‘Disobidience’: Ketidaktaatan Rakyat
Dan robohnya pintu gerbang belakang dan terbongkarnya pagar depan gedung DPR, sebenarnya merupakan simbolisasi kemenangan perlawanan para aksi demonstran itu untuk lebih menduduki gedung DPR sepenuhnya sebagaimana tercatat dalam sejarah 1998 melengserkan Soeharto sebagai pertanda kembalinya kedaulatan itu di tangan rakyat.
Artinya, tidak hanya sekadar persoalan kemenangan itu diwujudkan sampai terbatalkannya RUU Pilkada itu doang—tetapi dalam kerangka menegakkan hal terpenting yang substantif dan esensial, yaitu keadilan dan kebenaran konstitusional kembalinya kedaulatan rakyat itu sepenuhnya melalui tangan mereka.

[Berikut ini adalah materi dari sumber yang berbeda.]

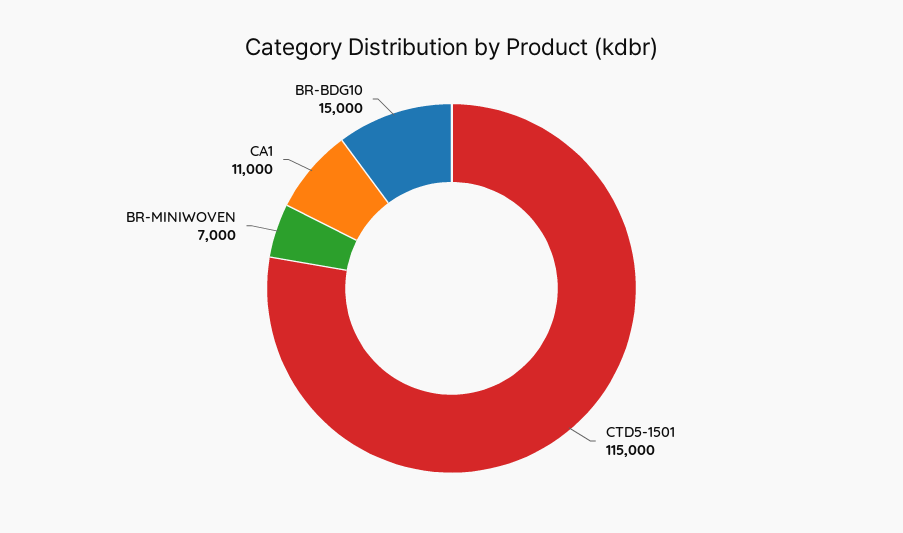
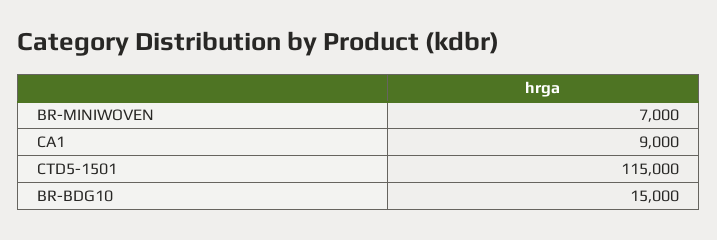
  {
    "CTD5-1501": 115000,
    "BR-MINIWOVEN": 7000,
-   "CA1": 11000,
+   "CA1": 9000,
    "BR-BDG10": 15000
  }

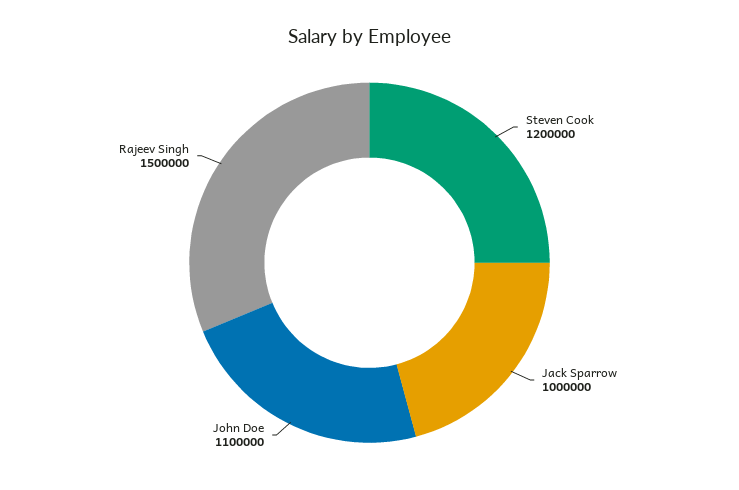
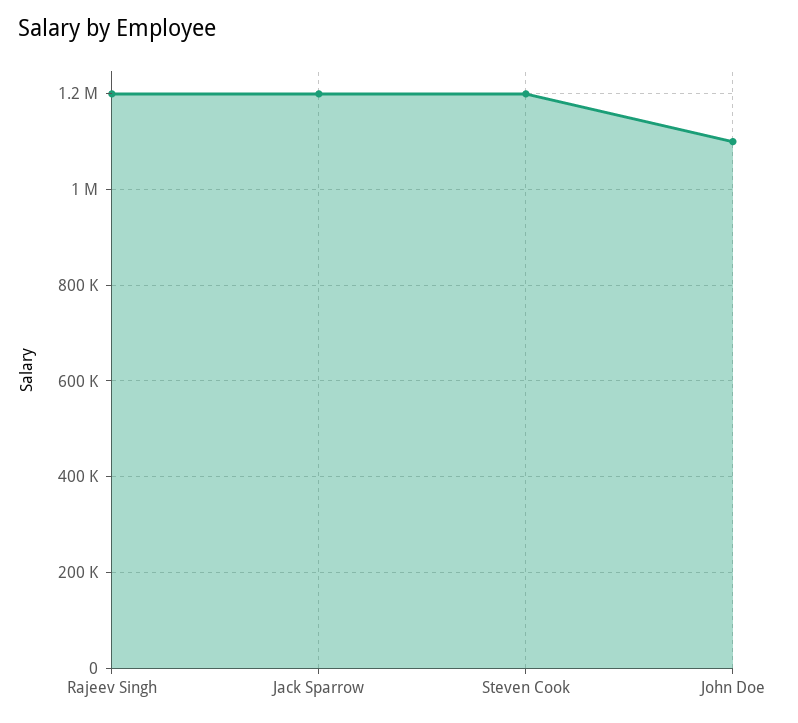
  {
    "Steven Cook": 1200000,
-   "Jack Sparrow": 1000000,
+   "Jack Sparrow": 1200000,
    "John Doe": 1100000,
-   "Rajeev Singh": 1500000
+   "Rajeev Singh": 1200000
  }

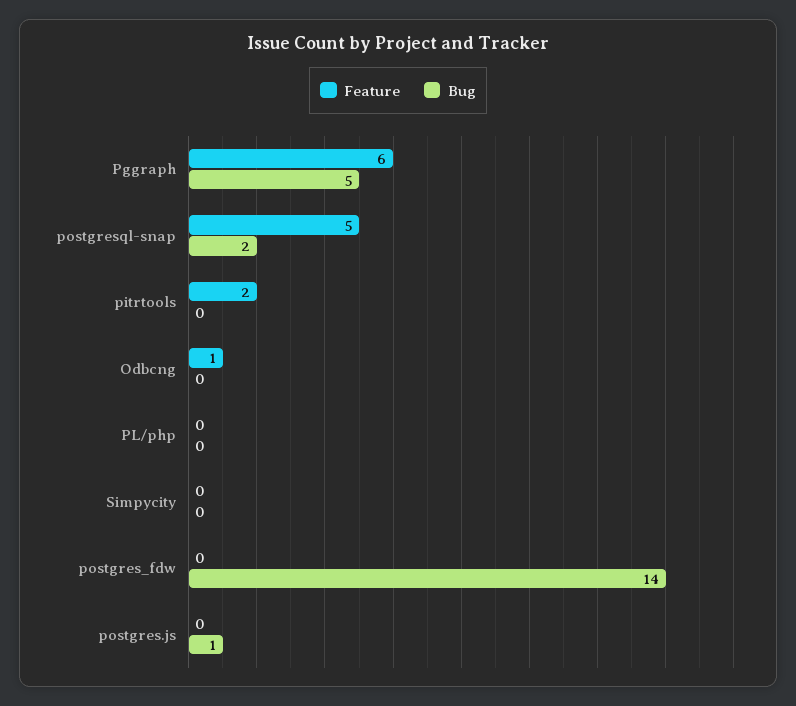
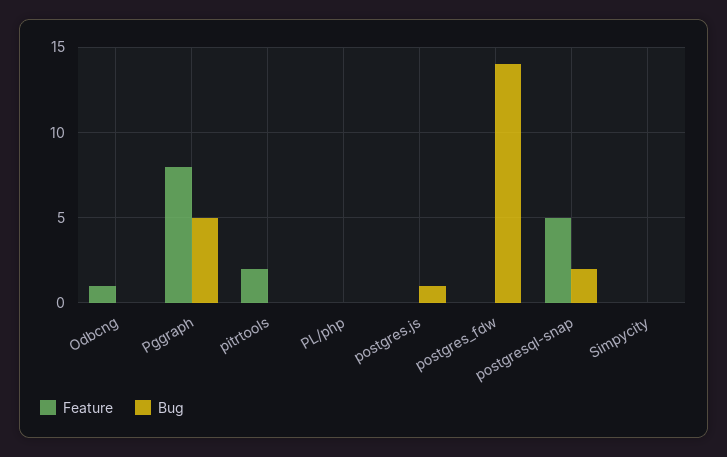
  {
    "Feature": {
-     "Pggraph": 6,
+     "Pggraph": 8,
      "postgresql-snap": 5,
      "pitrtools": 2,
      "Odbcng": 1,
      "PL/php": 0,
      "Simpycity": 0,
      "postgres_fdw": 0,
      "postgres.js": 0
    },
    "Bug": {
      "Pggraph": 5,
      "postgresql-snap": 2,
      "pitrtools": 0,
      "Odbcng": 0,
      "PL/php": 0,
      "Simpycity": 0,
      "postgres_fdw": 14,
      "postgres.js": 1
    }
  }

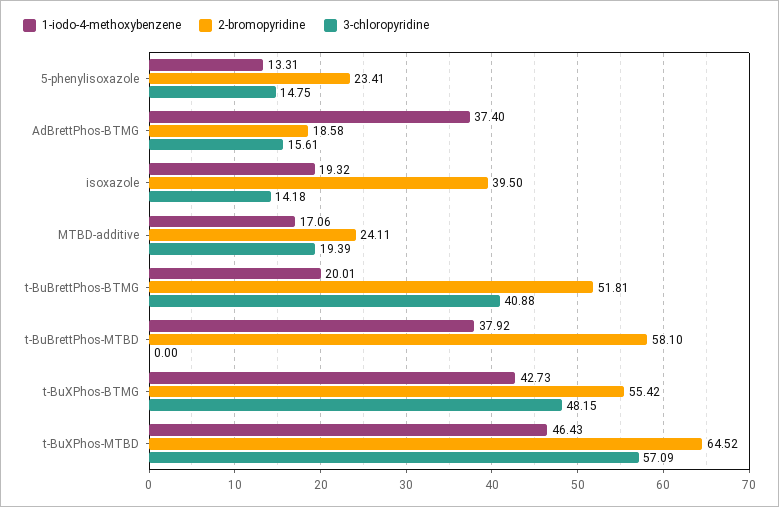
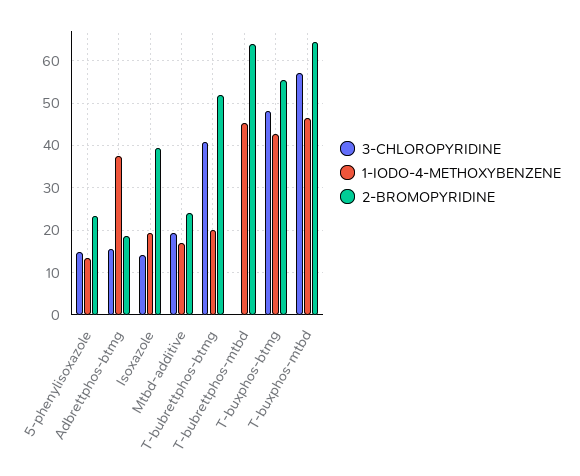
  {
    "1-iodo-4-methoxybenzene": {
      "5-phenylisoxazole": 13.31,
      "AdBrettPhos-BTMG": 37.4,
      "isoxazole": 19.32,
      "MTBD-additive": 17.06,
      "t-BuBrettPhos-BTMG": 20.01,
-     "t-BuBrettPhos-MTBD": 37.92,
+     "t-BuBrettPhos-MTBD": 46,
      "t-BuXPhos-BTMG": 42.73,
      "t-BuXPhos-MTBD": 46.43
    },
    "2-bromopyridine": {
      "5-phenylisoxazole": 23.41,
      "AdBrettPhos-BTMG": 18.58,
      "isoxazole": 39.5,
      "MTBD-additive": 24.11,
      "t-BuBrettPhos-BTMG": 51.81,
-     "t-BuBrettPhos-MTBD": 58.1,
+     "t-BuBrettPhos-MTBD": 64,
      "t-BuXPhos-BTMG": 55.42,
      "t-BuXPhos-MTBD": 64.52
    },
    "3-chloropyridine": {
      "5-phenylisoxazole": 14.75,
      "AdBrettPhos-BTMG": 15.61,
      "isoxazole": 14.18,
      "MTBD-additive": 19.39,
      "t-BuBrettPhos-BTMG": 40.88,
      "t-BuBrettPhos-MTBD": 0,
      "t-BuXPhos-BTMG": 48.15,
      "t-BuXPhos-MTBD": 57.09
    }
  }

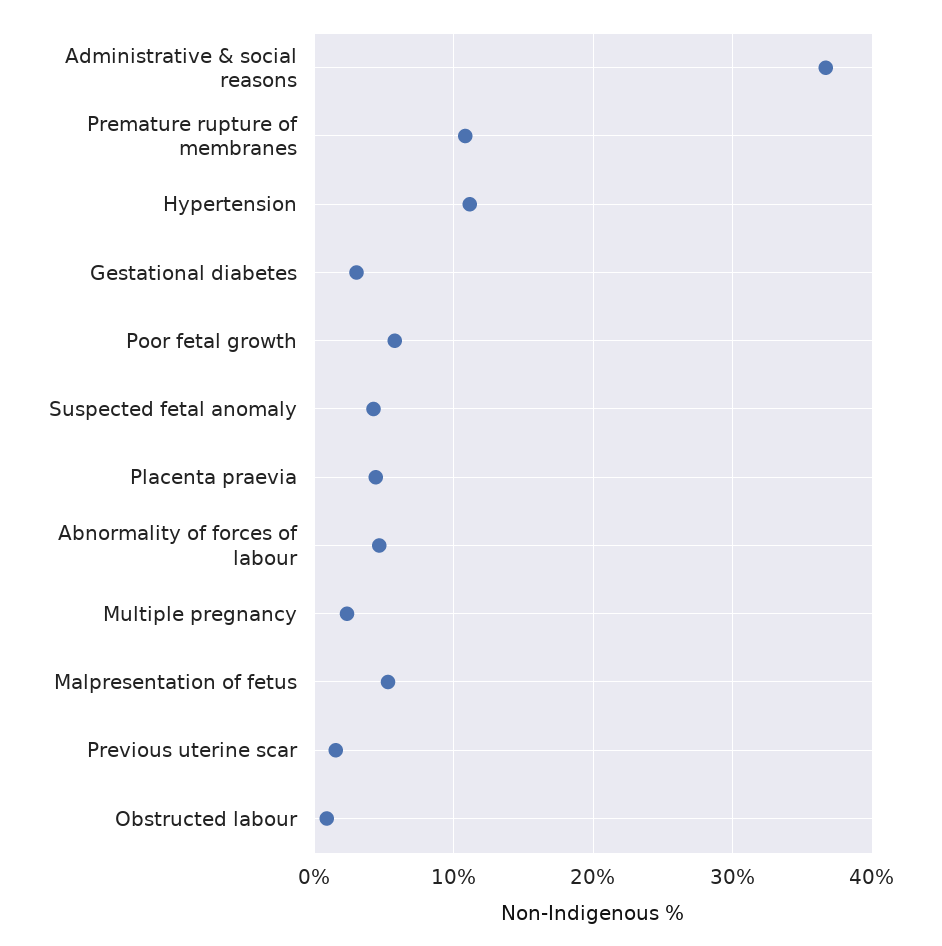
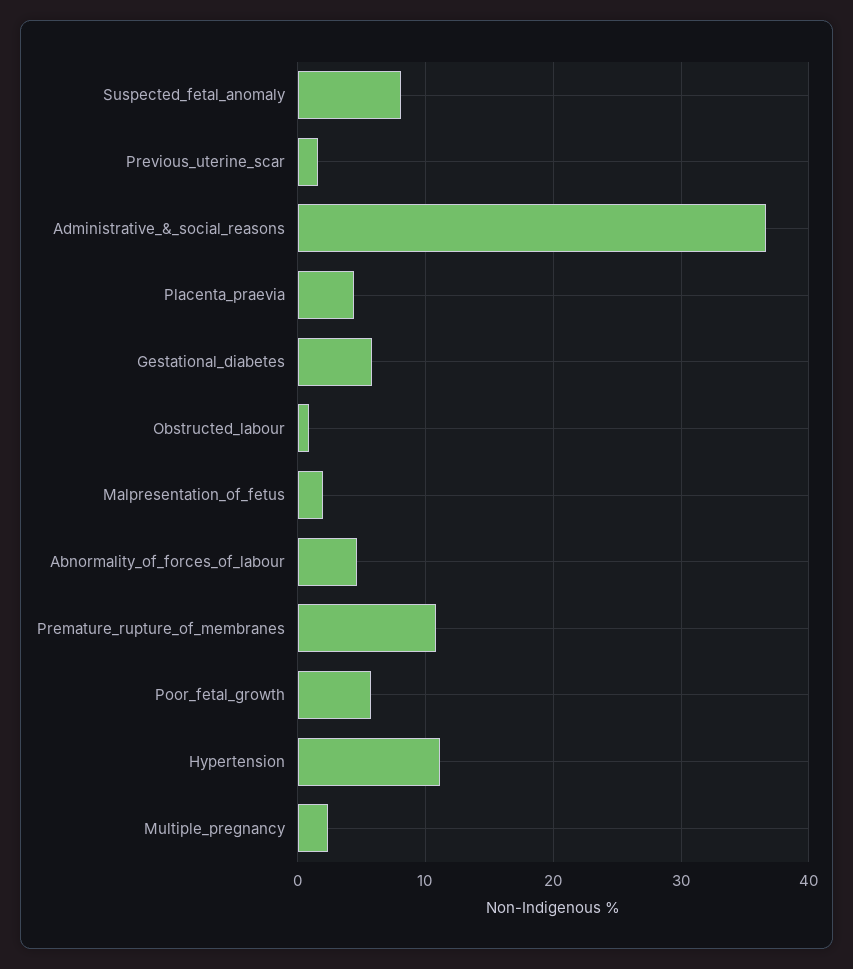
  {
    "Administrative & social reasons": 37,
    "Premature rupture of membranes": 11,
    "Hypertension": 11,
-   "Gestational diabetes": 3,
+   "Gestational diabetes": 6,
    "Poor fetal growth": 6,
-   "Suspected fetal anomaly": 4,
+   "Suspected fetal anomaly": 8,
    "Placenta praevia": 4,
    "Abnormality of forces of labour": 5,
    "Multiple pregnancy": 2,
-   "Malpresentation of fetus": 5,
+   "Malpresentation of fetus": 2,
    "Previous uterine scar": 2,
    "Obstructed labour": 1
  }

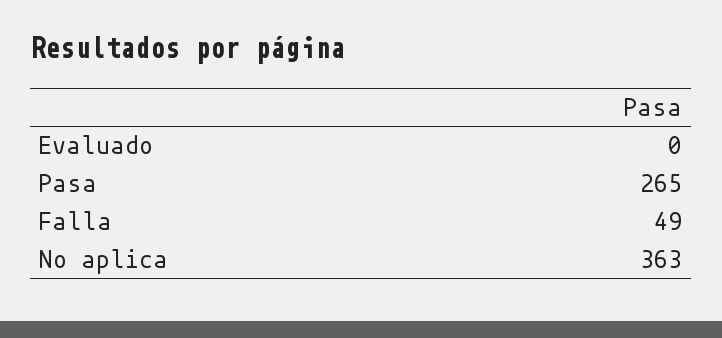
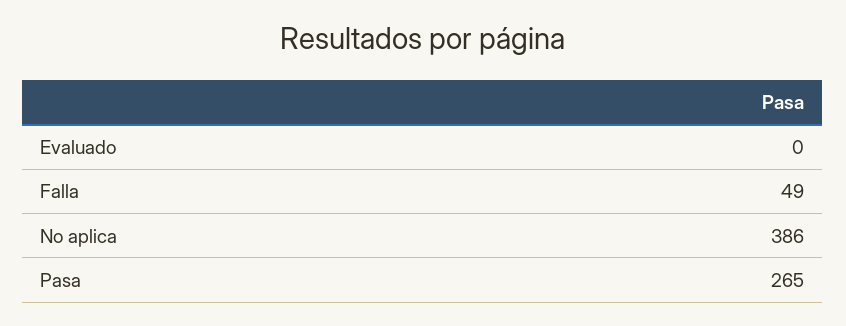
  {
    "Evaluado": 0,
    "Pasa": 265,
    "Falla": 49,
-   "No aplica": 363
+   "No aplica": 386
  }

Maka, hal yang ironis, mereka para demonstran itu yang seharusnya tak kena sanksi. Justru, aparatlah yang akan dikenakan jeratan hukum.
Sebagai terlarang bilamana aparat polisi melakukan tindakan represif, melukai dengan senjata karet maupun api, pengusiran dan pembubaran dengan gas air mata atau water cannon apalagi penangkapan yang ditindaklanjuti dengan tindak kekerasan seolah mereka pengacau anarkis, adalah sebagai tindakkan pelanggaran HAM berat.
Padahal, mereka itu pejuang penjaga demokrasi. Tindakan represivitas aparat kepolisian itu hanya sebagai upaya menghalang-halangi para aksi massa demonstran itu terhadap upaya berjalannya para Baleg DPR sebagai penjahat demokrasi menghalalkan segala cara demi melindungi dan mengamankan rezim penguasa kekuasaan otoritarian.
Yang sudah jelas-jelas melanggar prinsip ketaatan, kepatuhan dan kepatutannya kepada norma hukum konstitusional itu.
Untungnya, di demo penolakan RUU Pilkada lalu para demonstran itu hanya melakukan demo-demo yang bersifat naratif menyuarakan aspirasi dengan sindiran, cibiran, satire, dan teriakan-teriakan pembebasan dan kebebasan.
Bahkan, jika Baleg DPR itu tetap membangkang kemudian dilindungi oleh aparat dengan melakukan tindakan represivitas berlebih —jangan sampai terjadi tindakan anarkis merusak dan menghancurkan fasilitas umum.
Apa yang lebih tandes dan efektif mem-pressure Baleg DPR itu, adalah dengan melakukan apa yang disebut disobidience, suatu ketidaktaan rakyat sebagai upaya pembalasan kepada Baleg DPR yang telah sama-sama melakukan pelanggaran konstitusi. Artinya, tidak taat konstitusi pula.
Disobidence, lazim biasa dilakukan dengan cara pemogokan dan pemboikotan. Itu pernah dilakukan di negara Georgia hingga Presiden jatuh dan negara bangkrut dikarenakan mosi tidak dipercaya rakyat: rakyat mogok membayar pajak, buruh mogok bekerja, dsb. Atau seperti di India dipimpin Mahatma Gandi melakukan apa yang disebut sebagai Gerakan bereskalasi terstruktur, sistematis dan masif: Ahimsa (perlawanan tanpa kekerasan), Hartal (mogok kerja) dan atau Satyagraha (anti kerjasama).
Itulah sebenarnya yang paling diwaspadai dan ditakuti oleh Prabowo, yaitu: bakal terjadinya disobidience ini suatu protes dengan sasaran jangka pendek tapi bisa berimplikasi ke jangka panjang.
Maka, Prabowo mengeluarkan pernyataan bahwa apa yang terjadi saat ini —demonstrasi unjuk penolakan RUU Pilkada —bukanlah kehendaknya.